(Text data extracted from pages)
══════════

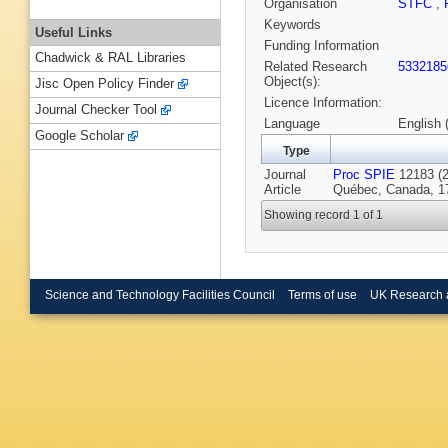
Organisation
STFC
,
Keywords
Useful Links
Funding Information
Chadwick & RAL Libraries
Related Research
5332185
Object(s):
Jisc Open Policy Finder
Licence Information:
Journal Checker Tool
Language
English 
Google Scholar
Type
Journal
Proc SPIE
12183 (20
Article
Québec, Canada, 17
Showing record 1 of 1
Science and Technology Facilities Council
Terms of use
UK Research 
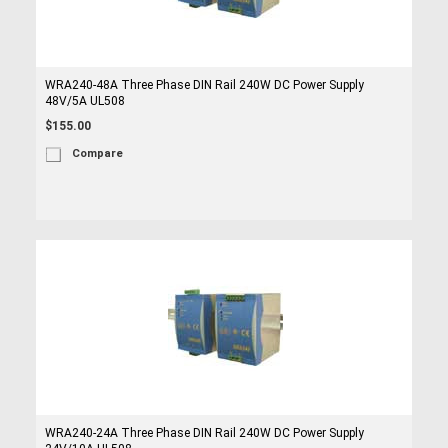
WRA240-48A Three Phase DIN Rail 240W DC Power Supply
48V/5A UL508
$155.00
Compare
WRA240-24A Three Phase DIN Rail 240W DC Power Supply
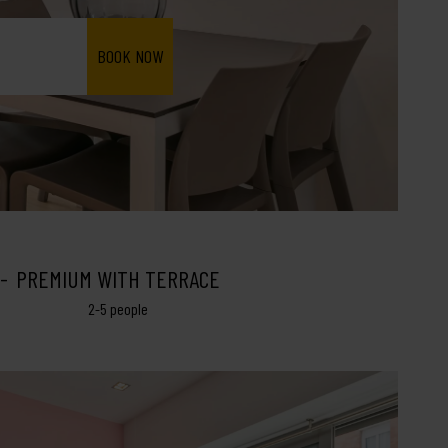
PREMIUM WITH TERRACE
2-5 people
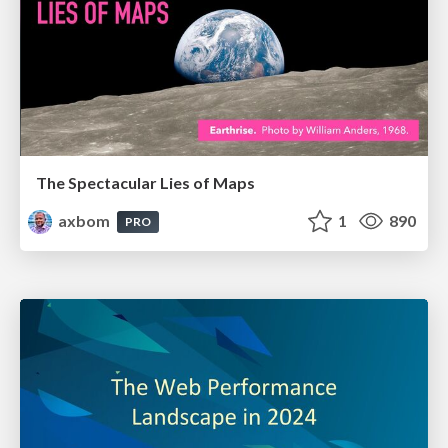
The Spectacular Lies of Maps
axbom
1
890
PRO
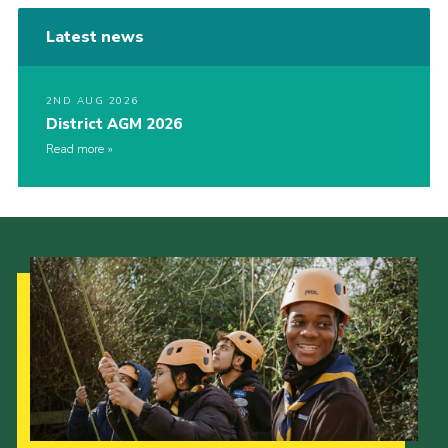
Latest news
2ND AUG 2026
District AGM 2026
Read more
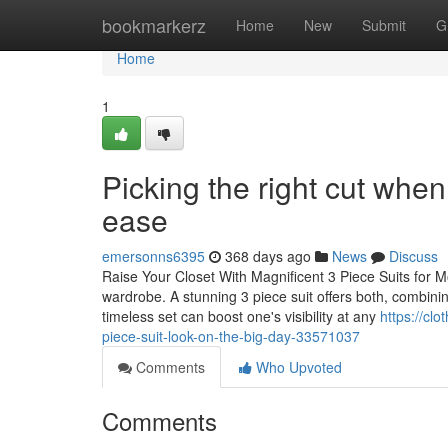
Home
bookmarkerz
Home
New
Submit
G
Home
1
Picking the right cut when
ease
emersonns6395
368 days ago
News
Discuss
Raise Your Closet With Magnificent 3 Piece Suits for 
wardrobe. A stunning 3 piece suit offers both, combinin
timeless set can boost one's visibility at any
https://cl
piece-suit-look-on-the-big-day-33571037
Comments
Who Upvoted
Comments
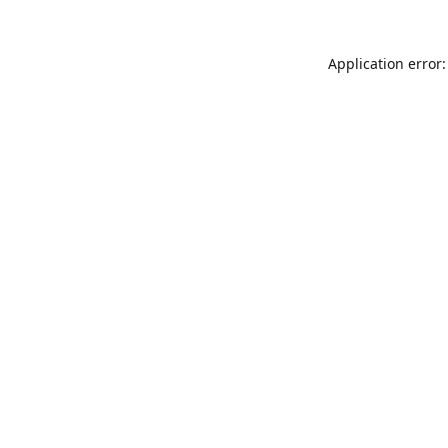
Application error:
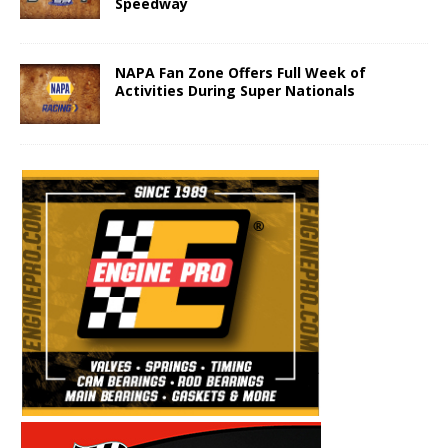
Speedway
NAPA Fan Zone Offers Full Week of
Activities During Super Nationals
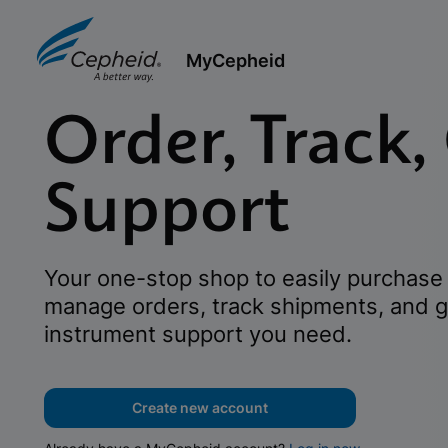
MyCepheid
Order, Track,
Support
Your one-stop shop to easily purchase 
manage orders, track shipments, and g
instrument support you need.
Create new account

══════════

## Work task
Return every line of the listing above without changing a character. Leave out the picture markers.

## Solved problem
Organisation
STFC
,
Keywords
Useful Links
Funding Information
Chadwick & RAL Libraries
Related Research
5332185
Object(s):
Jisc Open Policy Finder
Licence Information:
Journal Checker Tool
Language
English 
Google Scholar
Type
Journal
Proc SPIE
12183 (20
Article
Québec, Canada, 17
Showing record 1 of 1
Science and Technology Facilities Council
Terms of use
UK Research 
WRA240-48A Three Phase DIN Rail 240W DC Power Supply
48V/5A UL508
$155.00
Compare
WRA240-24A Three Phase DIN Rail 240W DC Power Supply
PREMIUM WITH TERRACE
2-5 people
The Spectacular Lies of Maps
axbom
1
890
PRO
Latest news
2ND AUG 2026
District AGM 2026
Read more
Home
bookmarkerz
Home
New
Submit
G
Home
1
Picking the right cut when
ease
emersonns6395
368 days ago
News
Discuss
Raise Your Closet With Magnificent 3 Piece Suits for 
wardrobe. A stunning 3 piece suit offers both, combinin
timeless set can boost one's visibility at any
https://cl
piece-suit-look-on-the-big-day-33571037
Comments
Who Upvoted
Comments
Application error:
Speedway
NAPA Fan Zone Offers Full Week of
Activities During Super Nationals
MyCepheid
Order, Track,
Support
Your one-stop shop to easily purchase 
manage orders, track shipments, and g
instrument support you need.
Create new account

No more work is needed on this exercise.